Last week, the staff writers for MCB were asked whether this season was Rick Porcello‘s time to shine, or whether that opportunity rested more on the shoulders of Drew Smyly. I was one of the two writers who chose Smyly. This is not to say that I think Porcello will fail this season, more that Porcello has been in this situation before and this is Smyly’s first real shot. From what I’ve seen of Smyly, he doesn’t strike me as the kind of pitcher to let a chance like this pass him by.
Smyly must realize that the Doug Fister trade was made to give him a slot in the rotation, and I’m sure he wants to prove to the Tigers and their passionate fans that Dave Dombrowski made the right decision. That he is the man who you want to have the ball in a scary, late-game situation. That he can shut opponents down and fit in with the rest of the Tigers stellar, star studded rotation.
Who could forget his lights out performance in game 1 of the 2012 ALCS, coming in to close out a game that the Tigers should have had won in the ninth inning; until Jose Valverde imploded(again) and the offense took extra innings to reclaim a lead that never should have been lost.
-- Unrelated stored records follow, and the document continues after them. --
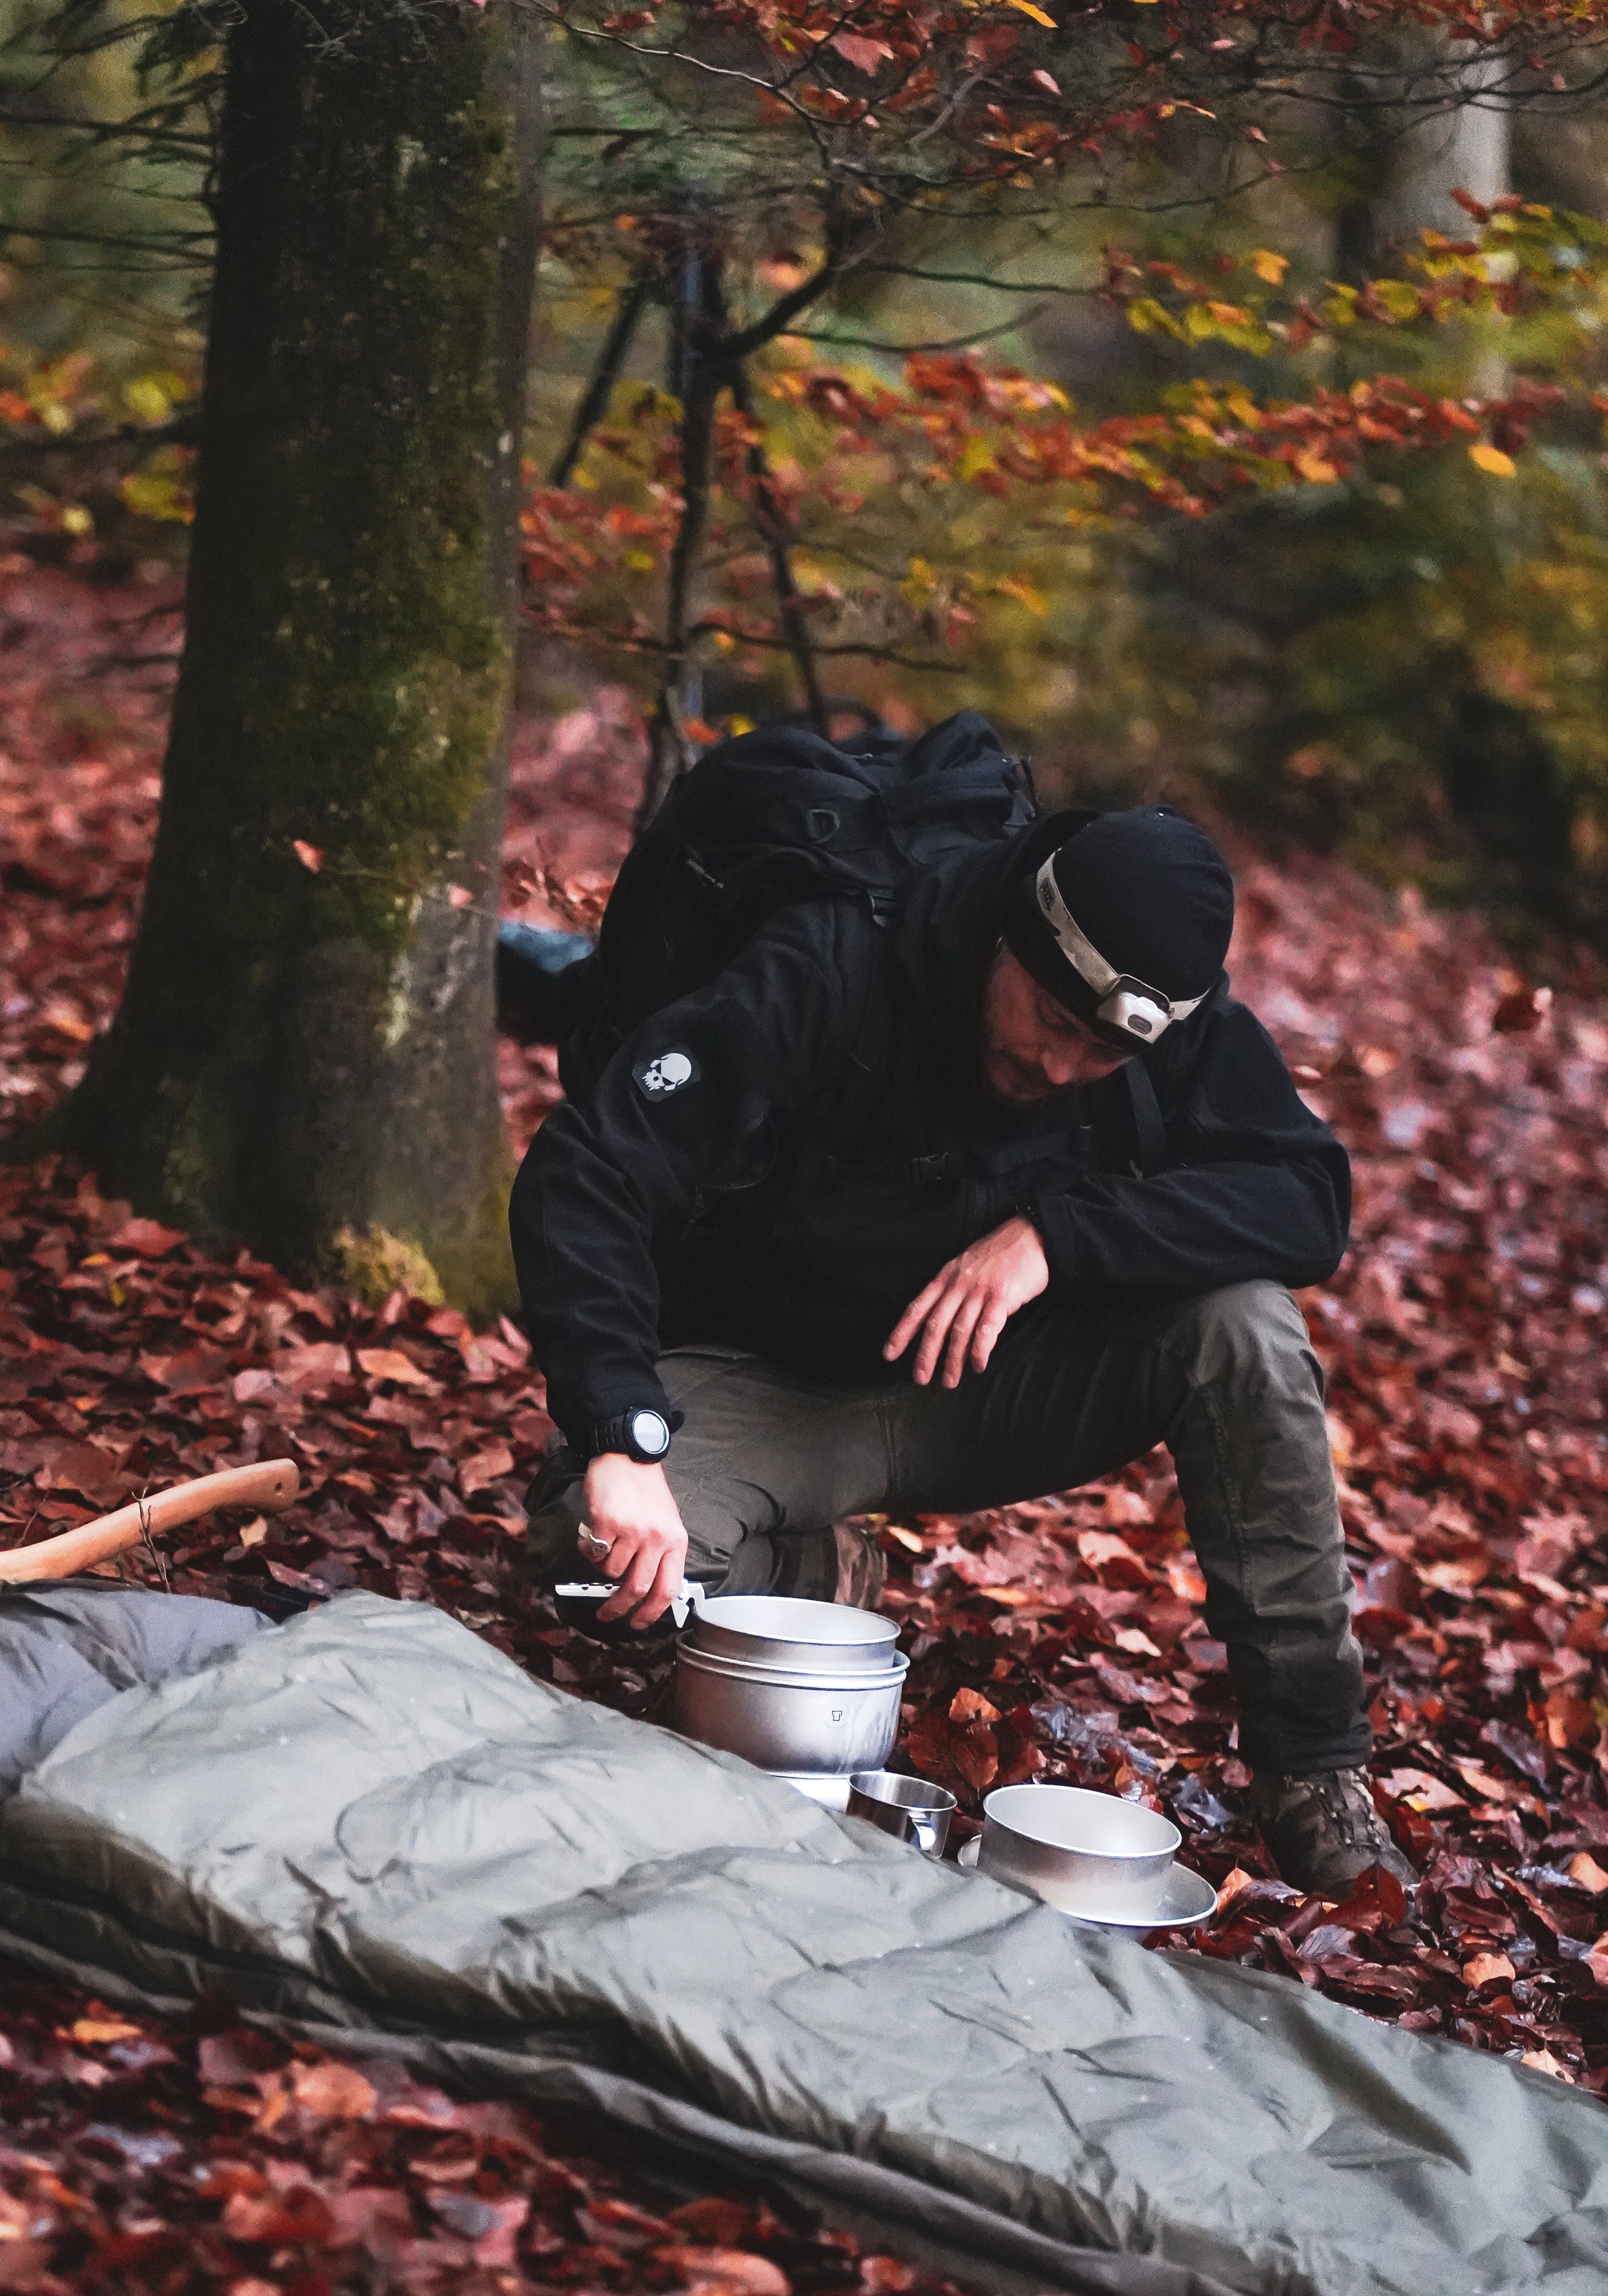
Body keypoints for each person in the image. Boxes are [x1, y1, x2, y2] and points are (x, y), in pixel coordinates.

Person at [508, 786, 1412, 1897]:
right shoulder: (835, 961)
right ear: (1010, 935)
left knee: (1248, 1327)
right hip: (768, 1380)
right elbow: (592, 1166)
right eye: (1051, 1019)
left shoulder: (1167, 1030)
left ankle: (1314, 1767)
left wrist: (1056, 1237)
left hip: (981, 1382)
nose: (1062, 1067)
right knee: (594, 1561)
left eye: (1101, 1053)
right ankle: (813, 1571)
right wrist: (617, 1435)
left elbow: (1307, 1201)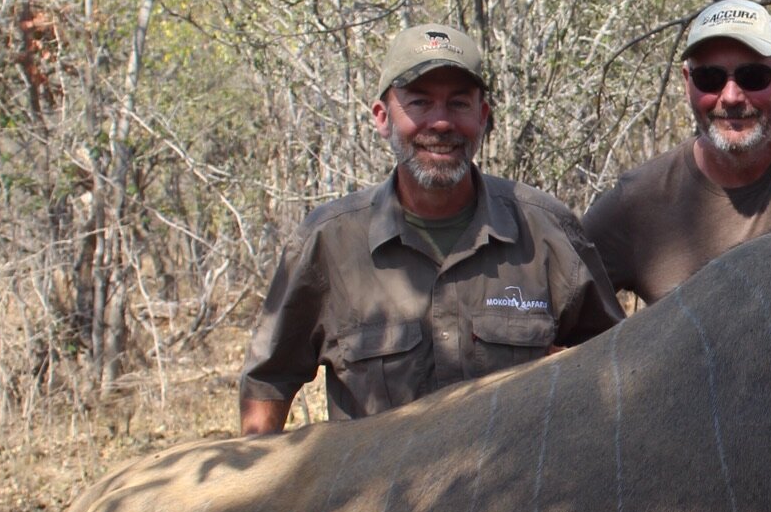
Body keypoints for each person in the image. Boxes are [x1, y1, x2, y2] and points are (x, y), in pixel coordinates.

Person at [238, 23, 621, 433]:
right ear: (382, 118)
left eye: (458, 104)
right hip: (376, 494)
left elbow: (617, 366)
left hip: (521, 491)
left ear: (483, 117)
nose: (441, 124)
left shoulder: (546, 230)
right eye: (419, 103)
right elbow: (267, 384)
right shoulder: (329, 242)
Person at [582, 0, 771, 304]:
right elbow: (555, 307)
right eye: (710, 79)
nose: (730, 97)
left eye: (753, 77)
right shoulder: (638, 202)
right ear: (688, 84)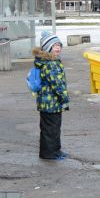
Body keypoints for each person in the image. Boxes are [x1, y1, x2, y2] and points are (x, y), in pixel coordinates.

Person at [33, 32, 69, 160]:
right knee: (51, 129)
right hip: (51, 102)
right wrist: (64, 98)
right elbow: (57, 84)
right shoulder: (50, 63)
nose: (58, 48)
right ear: (48, 48)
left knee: (52, 128)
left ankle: (55, 150)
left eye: (59, 45)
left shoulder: (49, 61)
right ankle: (48, 153)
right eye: (54, 46)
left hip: (48, 102)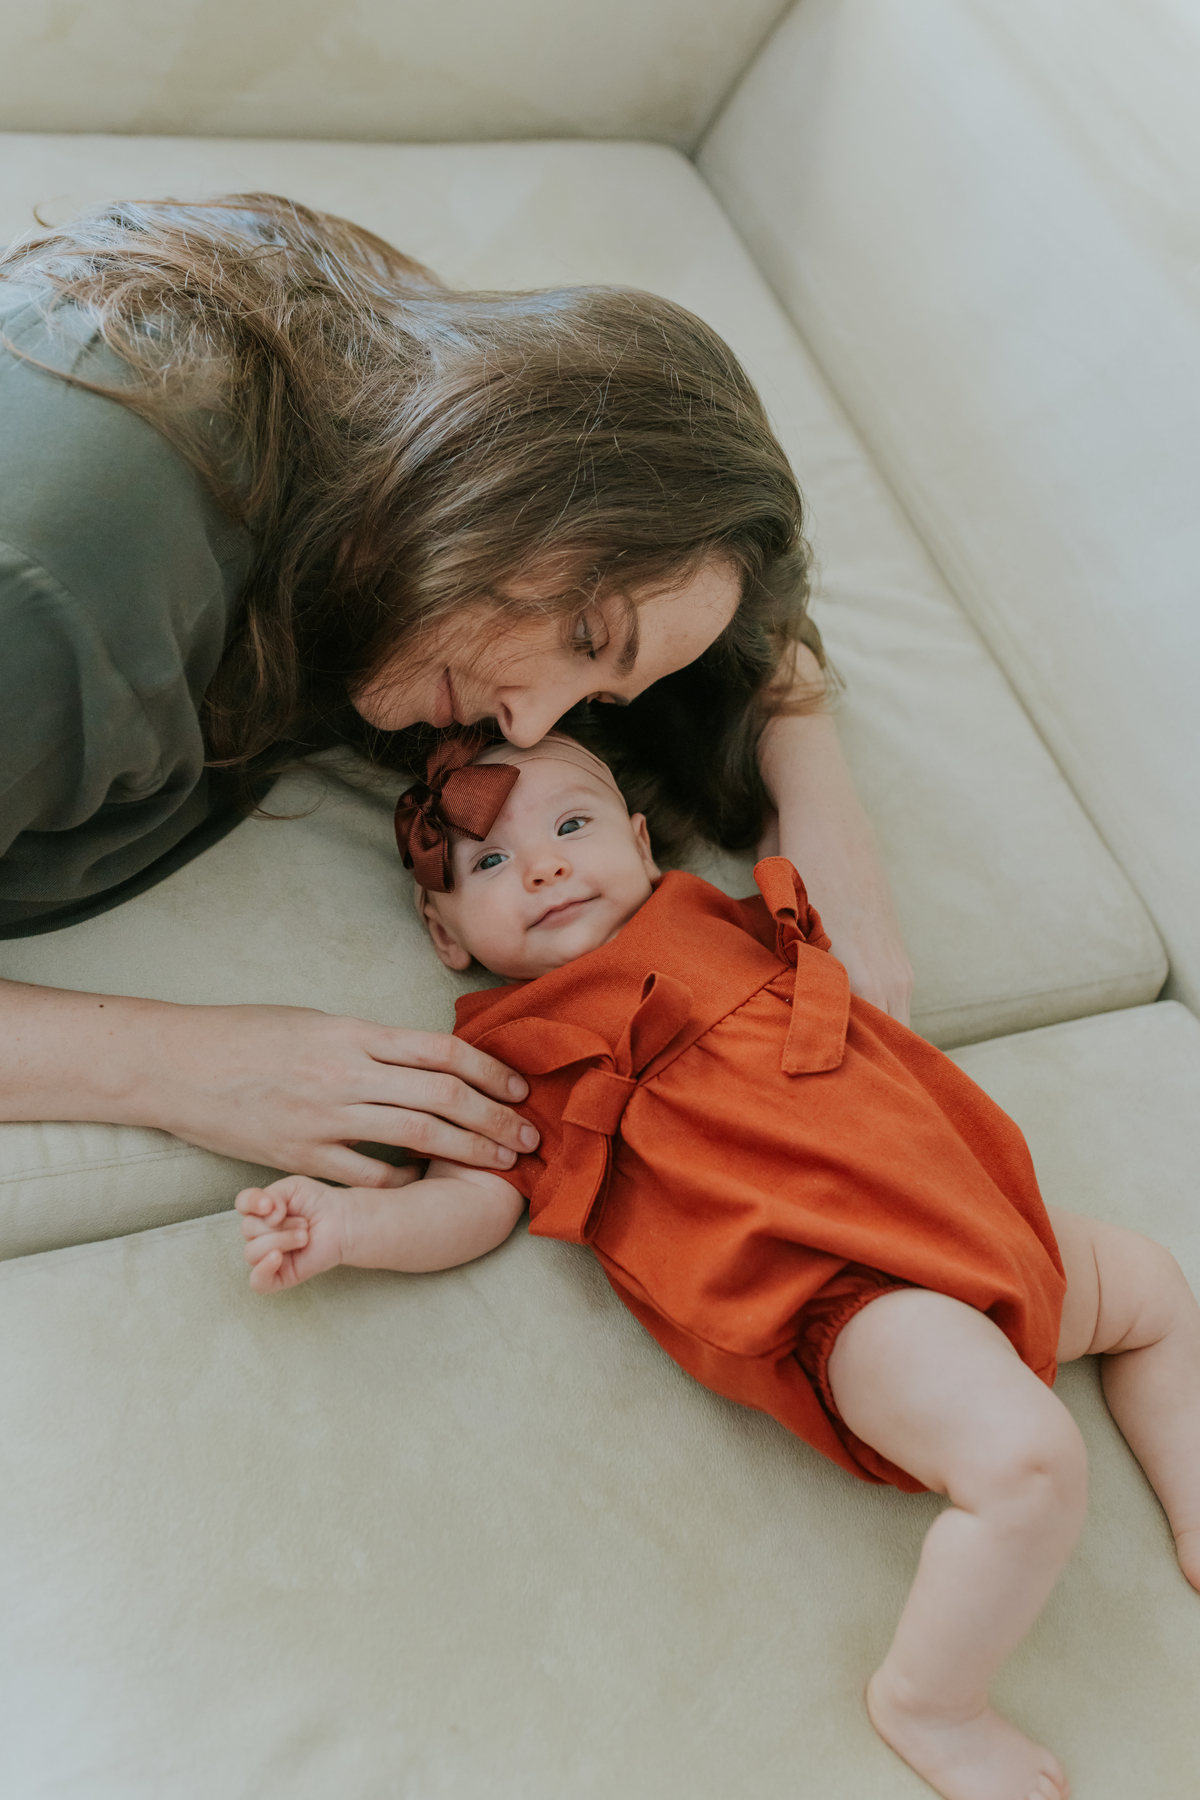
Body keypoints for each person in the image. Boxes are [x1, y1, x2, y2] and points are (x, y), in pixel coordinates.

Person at [237, 732, 1200, 1800]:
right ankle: (933, 1702)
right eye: (489, 865)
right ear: (442, 928)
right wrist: (346, 1228)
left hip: (976, 1220)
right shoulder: (514, 1051)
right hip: (850, 1294)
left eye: (570, 826)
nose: (545, 866)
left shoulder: (711, 913)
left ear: (645, 844)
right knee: (1027, 1463)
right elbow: (472, 1202)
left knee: (1153, 1287)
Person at [0, 192, 910, 1186]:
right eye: (586, 634)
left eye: (596, 695)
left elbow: (752, 610)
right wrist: (179, 1068)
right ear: (510, 466)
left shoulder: (395, 399)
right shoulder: (61, 599)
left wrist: (827, 829)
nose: (520, 726)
Smyly pitched the 11th and 12th innings that night, facing a struggling but powerful Yankees lineup that was poised to strike and fueled by their ninth inning rally. He gave up just one hit, struck out two, and after Delmon Young drove in Miguel Cabrera in the 12th inning to give the Tigers the lead, Smyly shut the door and took home his first post-season win in his first ever post season appearance. Those big innings, the innings that would turn the series in favor of either team on one mistake, were Smyly’s first ever innings in post season play.
To say that situation places a lot of stress and responsibility on the shoulders of a rookie pitcher would be an understatement, but Smyly was cool and calm. He kept focused on the prize, the W in parentheses by his name in the box score. More importantly, he showed in real time that his teammates and coaches could trust him with the ball in a nerve wracking situation.
Smyly proved himself time and again last season, coming out of the bull pen, late in the game to protect a one run lead, and he did well. So well, in fact that he was easily one of the best left handed relievers in the league in 2013. With an ERA of 2.37 in 76 innings pitched, Smyly gave up only 17 walks and struck out 81, leaving him with a WHIP of 1.039 and a K/9 of 9.6. Pretty excellent stats for a pitcher who had to make the adjustment to the bull pen after losing the starting job in spring training.
This season, the ball is his from the start. He’s moving back to his natural, comfortable spot as a starter and he has something to prove. Not only to Dave Dombrowski, the Tigers’ brass, his coaches and teammates, and the fans. But to himself. Smyly is smart and he knows that a top 15 starter was given up for him, so that he could have his shot. The tenacity he showed that night in October of 2012 hasn’t diminished, and Smyly is prepared to take the mound, ready to show everyone, including himself, that the Dombrowski and Tigers got it right.